Repeated loss…words I never knew held so much pain and anger until that became my very own label.  What a fancy way to tell the world that you cannot seem to keep a pregnancy “viable” (another medical term I have grown to detest).  Hi, I’m Sara, and I suffer from “repeated loss”.  Is this really my life?  If the medical world can call an ice cream headache Sphenopalatine ganglioneuralgia couldn’t SOMEONE come up with a more palpable term than repeated loss?!?

As I sit here, it is the anniversary of the day I naturally began to miscarry our third baby, two days before the scheduled (and my second) DNC.  Ironically, today also happens to be the first day of my cycle which is uncharacteristically heavy…I feel like I am being punished.  This was our third baby, and our third loss.

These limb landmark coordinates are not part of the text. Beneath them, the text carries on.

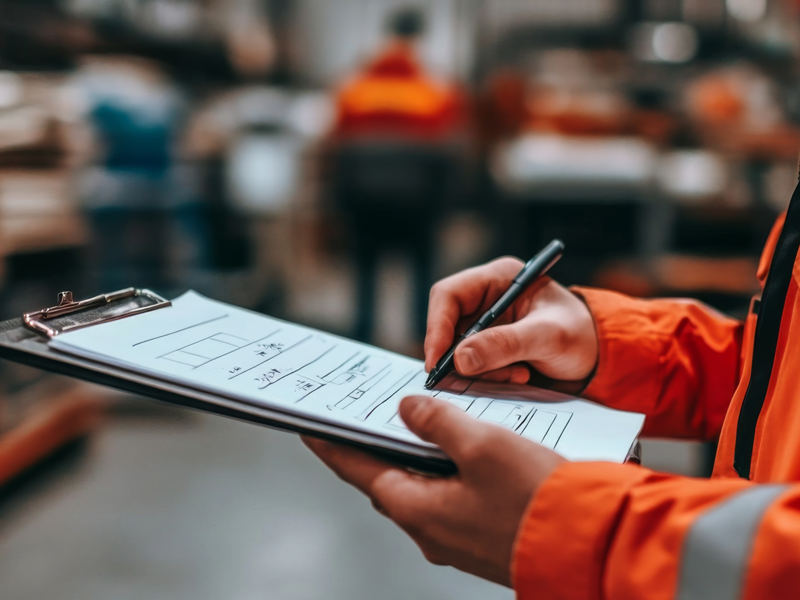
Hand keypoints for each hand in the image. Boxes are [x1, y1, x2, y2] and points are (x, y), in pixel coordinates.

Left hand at [303, 396, 564, 585]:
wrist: (593, 546)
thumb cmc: (536, 497)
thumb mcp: (482, 445)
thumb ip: (438, 422)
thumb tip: (407, 410)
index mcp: (417, 508)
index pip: (358, 470)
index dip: (332, 446)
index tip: (309, 428)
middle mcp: (430, 529)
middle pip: (389, 478)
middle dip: (376, 446)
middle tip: (365, 415)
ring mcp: (457, 537)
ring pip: (423, 486)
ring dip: (416, 455)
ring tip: (414, 421)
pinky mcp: (483, 535)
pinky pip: (452, 496)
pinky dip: (447, 469)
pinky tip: (461, 446)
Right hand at [425, 257, 598, 383]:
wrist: (598, 356)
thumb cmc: (580, 335)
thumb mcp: (548, 337)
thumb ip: (506, 344)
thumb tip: (461, 359)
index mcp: (499, 278)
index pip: (448, 295)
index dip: (437, 327)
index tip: (438, 361)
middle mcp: (486, 298)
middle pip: (447, 325)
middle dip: (459, 355)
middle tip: (474, 378)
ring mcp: (485, 324)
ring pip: (456, 350)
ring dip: (478, 370)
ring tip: (516, 375)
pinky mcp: (487, 347)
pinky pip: (470, 365)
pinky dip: (486, 377)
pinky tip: (518, 377)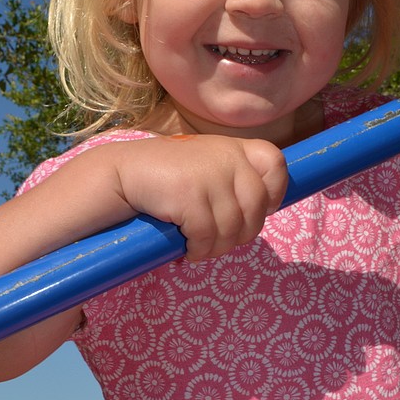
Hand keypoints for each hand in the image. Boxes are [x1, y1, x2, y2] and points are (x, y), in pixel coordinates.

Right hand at [112, 133, 288, 261]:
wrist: (124, 173)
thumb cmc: (168, 176)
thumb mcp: (208, 165)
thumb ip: (234, 179)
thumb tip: (259, 217)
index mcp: (235, 149)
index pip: (275, 164)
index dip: (274, 193)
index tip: (257, 211)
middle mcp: (228, 158)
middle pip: (256, 210)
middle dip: (242, 235)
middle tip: (221, 243)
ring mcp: (209, 177)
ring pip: (231, 229)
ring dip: (217, 249)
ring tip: (201, 249)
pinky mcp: (190, 196)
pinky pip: (206, 236)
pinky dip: (199, 250)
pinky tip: (188, 250)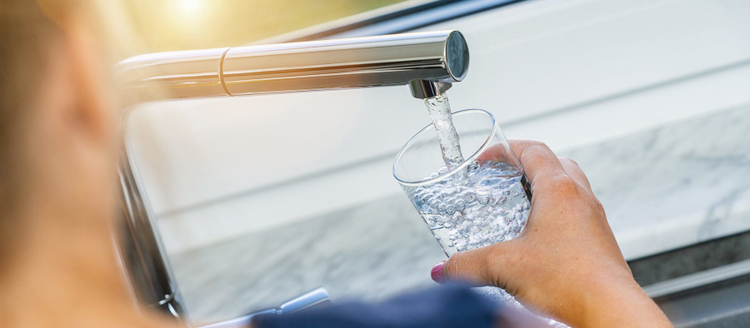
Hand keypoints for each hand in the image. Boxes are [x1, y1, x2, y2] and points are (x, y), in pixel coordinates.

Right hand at [431, 140, 671, 327]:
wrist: (608, 310)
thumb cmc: (570, 281)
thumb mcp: (504, 267)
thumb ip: (467, 265)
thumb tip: (444, 269)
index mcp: (558, 190)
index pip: (533, 150)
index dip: (506, 148)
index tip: (487, 158)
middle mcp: (580, 198)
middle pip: (555, 163)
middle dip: (527, 165)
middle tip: (505, 177)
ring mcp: (594, 219)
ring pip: (570, 188)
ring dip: (544, 190)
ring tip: (519, 208)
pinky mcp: (599, 242)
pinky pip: (577, 214)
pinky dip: (557, 216)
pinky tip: (539, 241)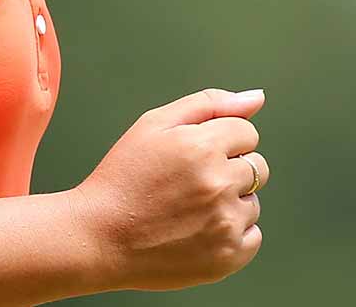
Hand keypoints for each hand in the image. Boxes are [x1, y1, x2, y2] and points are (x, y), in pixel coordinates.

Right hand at [69, 87, 269, 290]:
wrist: (99, 236)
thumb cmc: (124, 177)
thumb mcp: (154, 125)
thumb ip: (209, 104)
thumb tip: (256, 98)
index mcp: (203, 146)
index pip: (247, 133)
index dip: (220, 141)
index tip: (193, 157)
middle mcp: (219, 184)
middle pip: (256, 166)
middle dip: (230, 169)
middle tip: (189, 184)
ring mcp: (225, 223)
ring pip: (253, 202)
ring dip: (230, 203)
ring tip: (188, 211)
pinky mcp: (227, 257)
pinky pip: (253, 237)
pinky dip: (233, 235)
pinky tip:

I started this blog today because there are so many emotions running through my mind.  Today I have cried, hysterically, at least ten times.  I have also watched a record 10 episodes of Law and Order: Criminal Intent. Normally I would feel guilty for being so unproductive but today…today I am giving myself permission to GRIEVE.  My poor husband, bless him, asks me how I am feeling and all I can say is “sad”.  How can I possibly sum up what is going on in this crazy body/mind of mine right now?  How can I tell him that every time I go to the bathroom and change my pad (because since the last DNC tampons don’t cut it) I relive that day one year ago (and 1.5 years ago….and 2 years ago…)? It’s like PTSD every time I go to the bathroom.  As if our periods weren’t torture enough, am I right ladies?!?

Anywhoo, I digress…I started this blog because I needed a place to honestly share my feelings and thoughts on living with “repeated loss”, and although I am sure no one will read this, the thought that maybe someone out there might identify with my story and feel some sort of relief in the kinship gives me a ray of hope and a reason.